*** Supplied entries
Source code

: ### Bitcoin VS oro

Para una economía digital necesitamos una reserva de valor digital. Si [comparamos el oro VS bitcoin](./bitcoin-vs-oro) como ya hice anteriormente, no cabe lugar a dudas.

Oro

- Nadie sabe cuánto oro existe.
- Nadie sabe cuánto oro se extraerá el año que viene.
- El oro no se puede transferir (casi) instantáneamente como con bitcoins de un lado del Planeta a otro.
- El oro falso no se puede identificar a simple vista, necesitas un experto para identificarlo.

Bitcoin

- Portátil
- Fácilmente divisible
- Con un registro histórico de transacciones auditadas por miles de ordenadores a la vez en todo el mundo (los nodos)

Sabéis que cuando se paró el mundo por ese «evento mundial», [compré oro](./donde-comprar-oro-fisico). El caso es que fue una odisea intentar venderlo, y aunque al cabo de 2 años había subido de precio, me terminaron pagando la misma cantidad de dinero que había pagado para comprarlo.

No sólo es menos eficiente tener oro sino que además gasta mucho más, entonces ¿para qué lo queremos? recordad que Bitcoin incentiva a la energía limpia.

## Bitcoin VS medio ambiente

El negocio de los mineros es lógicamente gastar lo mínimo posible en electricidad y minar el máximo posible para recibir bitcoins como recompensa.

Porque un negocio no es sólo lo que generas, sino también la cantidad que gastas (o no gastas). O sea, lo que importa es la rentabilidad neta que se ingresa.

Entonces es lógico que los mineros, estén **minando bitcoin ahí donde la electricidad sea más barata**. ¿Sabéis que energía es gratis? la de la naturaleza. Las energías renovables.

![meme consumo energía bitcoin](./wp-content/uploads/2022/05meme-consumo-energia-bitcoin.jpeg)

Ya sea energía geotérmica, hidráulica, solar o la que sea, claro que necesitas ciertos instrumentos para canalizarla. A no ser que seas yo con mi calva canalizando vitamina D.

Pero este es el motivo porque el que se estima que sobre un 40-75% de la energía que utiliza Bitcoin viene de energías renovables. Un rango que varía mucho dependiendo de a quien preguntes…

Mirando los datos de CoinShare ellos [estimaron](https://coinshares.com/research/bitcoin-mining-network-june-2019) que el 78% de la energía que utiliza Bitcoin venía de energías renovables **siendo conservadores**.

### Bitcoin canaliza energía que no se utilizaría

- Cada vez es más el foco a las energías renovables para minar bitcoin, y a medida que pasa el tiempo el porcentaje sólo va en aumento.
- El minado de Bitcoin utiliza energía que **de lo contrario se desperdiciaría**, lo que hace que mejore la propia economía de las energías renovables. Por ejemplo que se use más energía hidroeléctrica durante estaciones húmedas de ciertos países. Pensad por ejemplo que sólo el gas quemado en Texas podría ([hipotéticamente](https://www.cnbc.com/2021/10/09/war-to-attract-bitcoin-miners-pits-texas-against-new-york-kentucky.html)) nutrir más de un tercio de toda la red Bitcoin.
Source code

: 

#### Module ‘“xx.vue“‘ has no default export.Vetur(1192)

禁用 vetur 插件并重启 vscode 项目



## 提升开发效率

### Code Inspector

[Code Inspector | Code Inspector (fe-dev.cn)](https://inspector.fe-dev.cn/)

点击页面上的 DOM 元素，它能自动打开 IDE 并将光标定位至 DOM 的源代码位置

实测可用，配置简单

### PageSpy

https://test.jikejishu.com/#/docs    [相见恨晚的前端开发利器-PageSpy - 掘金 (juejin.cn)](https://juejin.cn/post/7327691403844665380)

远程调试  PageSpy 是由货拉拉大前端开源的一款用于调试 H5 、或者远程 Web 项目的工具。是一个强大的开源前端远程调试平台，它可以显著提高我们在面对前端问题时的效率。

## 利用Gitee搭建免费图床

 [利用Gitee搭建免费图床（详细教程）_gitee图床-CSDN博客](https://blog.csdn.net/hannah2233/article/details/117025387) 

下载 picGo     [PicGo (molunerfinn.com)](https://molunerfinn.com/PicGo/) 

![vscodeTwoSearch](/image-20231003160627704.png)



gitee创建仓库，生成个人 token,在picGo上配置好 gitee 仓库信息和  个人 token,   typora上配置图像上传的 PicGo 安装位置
******
Read the entries above, then pull out the lines that include "bitcoins".

- El oro no se puede transferir (casi) instantáneamente como con bitcoins de un lado del Planeta a otro.
El negocio de los mineros es lógicamente gastar lo mínimo posible en electricidad y minar el máximo posible para recibir bitcoins como recompensa.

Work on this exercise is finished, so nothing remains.